Programs in Occupational Therapy, Department of Rehabilitation and Regenerative Medicine, College of Physicians and Surgeons, Columbia University, New York, NY, USA.
Arch Phys Med Rehabil. 2010 Mar;91(3):414-20. doi: 10.1016/j.apmr.2009.11.012.
To evaluate the psychometric properties of the Manual Ability Measure-36 (MAM-36), a new hand function outcome measure, and to examine differences in manual abilities and item parameters in patients with neurologic and musculoskeletal conditions.
Convenience sample from 2 time periods, cross-sectional.
Outpatient rehabilitation units and private hand clinics.
Patients (N=337; mean age, 50.3+/-14.9y) with a variety of neurologic and musculoskeletal (orthopedic) diagnoses. Most of these individuals were community dwelling, and all had residual functional limitations in the hand(s).
Not applicable.
Rasch analysis was performed on MAM-36 data to evaluate both scale structure and psychometric properties, which include rating distribution, step measures, item fit, separation, and dimensionality. A t test was performed to examine the differences in manual abilities in patients with the 2 conditions. Uniform differential item functioning (DIF) between neurologic and musculoskeletal groups was examined. (DIF occurs when subgroup members within the sample with the same level of the underlying trait being measured respond differently to an individual item.) Manual ability estimates were recalibrated with step and common item anchoring; they were compared with those derived from the original analysis.
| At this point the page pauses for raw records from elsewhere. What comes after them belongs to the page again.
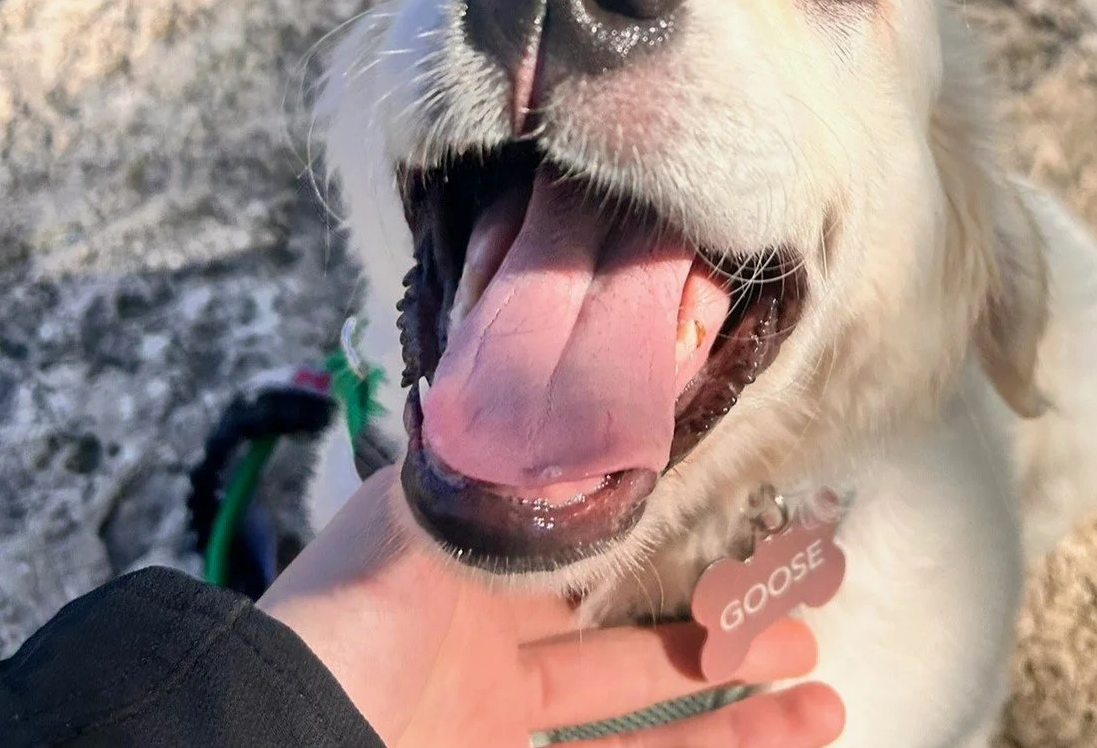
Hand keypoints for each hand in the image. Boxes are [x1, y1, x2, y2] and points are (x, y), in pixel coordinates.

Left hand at [260, 466, 844, 746]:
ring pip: (638, 707)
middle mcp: (481, 638)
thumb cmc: (347, 619)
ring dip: (733, 706)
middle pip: (625, 628)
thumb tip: (574, 383)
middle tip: (799, 614)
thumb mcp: (425, 517)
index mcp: (463, 558)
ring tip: (822, 702)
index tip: (741, 516)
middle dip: (718, 622)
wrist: (275, 740)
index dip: (663, 527)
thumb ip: (503, 461)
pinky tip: (776, 742)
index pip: (581, 535)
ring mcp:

The 36 items measured a single construct with no misfitting items. The scale was used as intended. The items can reliably separate the participants into 5 ability strata. Neurologic patients had a significantly lower mean manual ability than musculoskeletal patients. Fourteen items exhibited DIF. However, DIF had no effect on either scale quality or calibration of manual ability. We decided that a single rating scale is appropriate for both groups.
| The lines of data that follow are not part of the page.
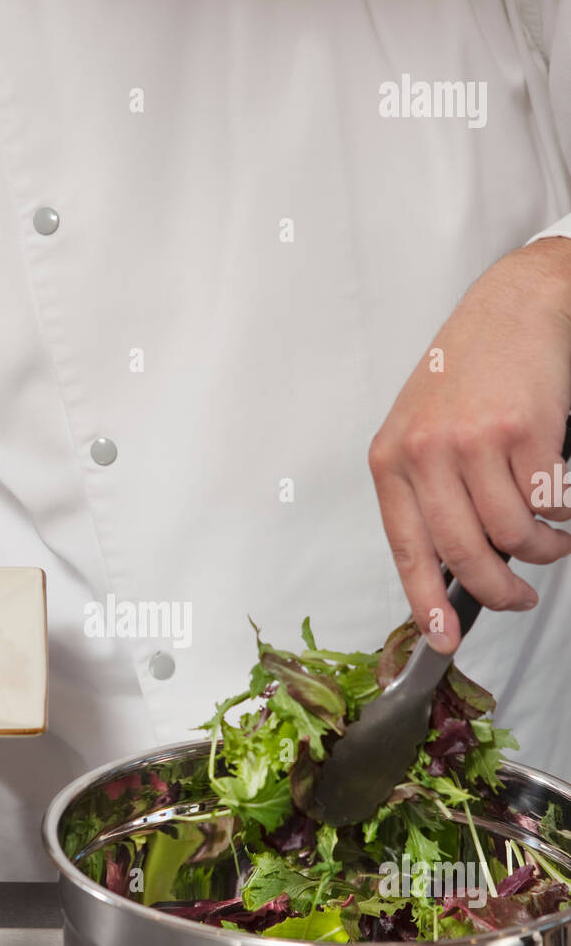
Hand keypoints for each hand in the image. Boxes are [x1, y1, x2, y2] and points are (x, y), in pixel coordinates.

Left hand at [369, 238, 570, 651]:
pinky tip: (565, 501)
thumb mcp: (423, 429)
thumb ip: (428, 492)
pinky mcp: (524, 430)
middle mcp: (425, 452)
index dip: (426, 603)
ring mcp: (474, 441)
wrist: (515, 305)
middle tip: (521, 597)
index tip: (443, 639)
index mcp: (392, 459)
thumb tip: (452, 566)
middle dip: (501, 591)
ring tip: (552, 540)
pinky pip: (551, 503)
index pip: (407, 549)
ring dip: (544, 549)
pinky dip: (567, 514)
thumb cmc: (469, 370)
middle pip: (467, 553)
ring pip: (515, 534)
This study showed that the MAM-36 has more than adequate psychometric properties and can be used as a generic outcome measure for patients with a wide variety of clinical diagnoses.
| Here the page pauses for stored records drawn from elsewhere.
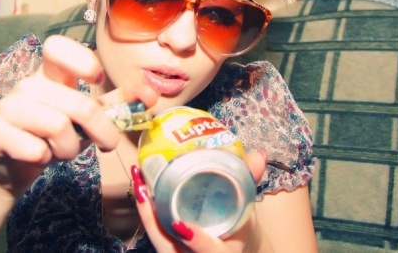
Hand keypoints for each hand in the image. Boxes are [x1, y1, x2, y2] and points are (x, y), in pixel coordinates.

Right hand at [0, 35, 156, 196]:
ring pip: (58, 126)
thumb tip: (150, 93)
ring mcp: (9, 107)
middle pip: (78, 103)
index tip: (97, 79)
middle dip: (102, 131)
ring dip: (71, 149)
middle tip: (107, 144)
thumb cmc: (55, 136)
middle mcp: (27, 85)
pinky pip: (33, 147)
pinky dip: (45, 158)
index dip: (82, 60)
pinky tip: (40, 156)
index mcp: (50, 75)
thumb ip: (115, 104)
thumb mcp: (86, 117)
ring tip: (65, 151)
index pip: (57, 46)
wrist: (15, 165)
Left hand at [132, 151, 267, 252]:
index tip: (182, 225)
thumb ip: (249, 182)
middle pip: (169, 248)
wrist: (234, 247)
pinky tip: (141, 188)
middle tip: (143, 187)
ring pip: (158, 239)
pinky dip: (147, 211)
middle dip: (153, 220)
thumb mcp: (247, 208)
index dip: (198, 242)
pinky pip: (155, 232)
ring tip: (139, 179)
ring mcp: (180, 252)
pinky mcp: (170, 245)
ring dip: (145, 210)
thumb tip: (258, 155)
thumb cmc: (239, 228)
评估新的手部功能评定量表——手动能力测量-36 (MAM-36)的心理测量学特性,并研究神经和肌肉骨骼疾病患者的手部能力和项目参数差异。
两个时期的便利样本,横断面研究。
门诊康复单位和私人手部诊所。
患有各种神经和肌肉骨骼(骨科)疾病的患者(N=337;平均年龄 50.3+/-14.9 岁)。这些个体大多居住在社区,手部功能均有残留的局限性。
不适用。
对 MAM-36 数据进行 Rasch 分析,评估量表结构和心理测量学特性,包括评分分布、分级测量、项目拟合、分离和维度。采用 t 检验比较两种疾病患者的手部能力差异。检查神经和肌肉骨骼组之间是否存在均匀的差异项目功能障碍(DIF)。(当样本中具有相同潜在特征水平的亚组成员对单个项目的反应不同时,就会发生 DIF。)使用分级和共同项目锚定重新校准手动能力估计值;并将它们与原始分析得出的估计值进行比较。
36 个项目测量了一个单一的结构,没有不拟合的项目。该量表得到了正确的应用。项目可以可靠地将参与者分为 5 个能力层。神经疾病患者的平均手部能力明显低于肌肉骨骼疾病患者。有 14 个项目存在 DIF。然而,DIF 对量表质量或手动能力校准均没有影响。我们决定使用一个单一的评分量表适用于这两个组。
本研究表明,MAM-36 具有足够的心理测量学特性,可作为各种临床诊断患者的通用结局测量指标。